» Task description
Return all of the records exactly.
◇ ◇ ◇ ◇ ◇
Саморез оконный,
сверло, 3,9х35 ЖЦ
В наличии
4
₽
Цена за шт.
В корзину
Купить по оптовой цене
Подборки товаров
◇ ◇ ◇ ◇ ◇
» Exercise response
Саморез оконный,
сверло, 3,9х35 ЖЦ
В наличии
4
₽
Цена за шт.
В корзину
Купить по оптовой цене
Подборки товаров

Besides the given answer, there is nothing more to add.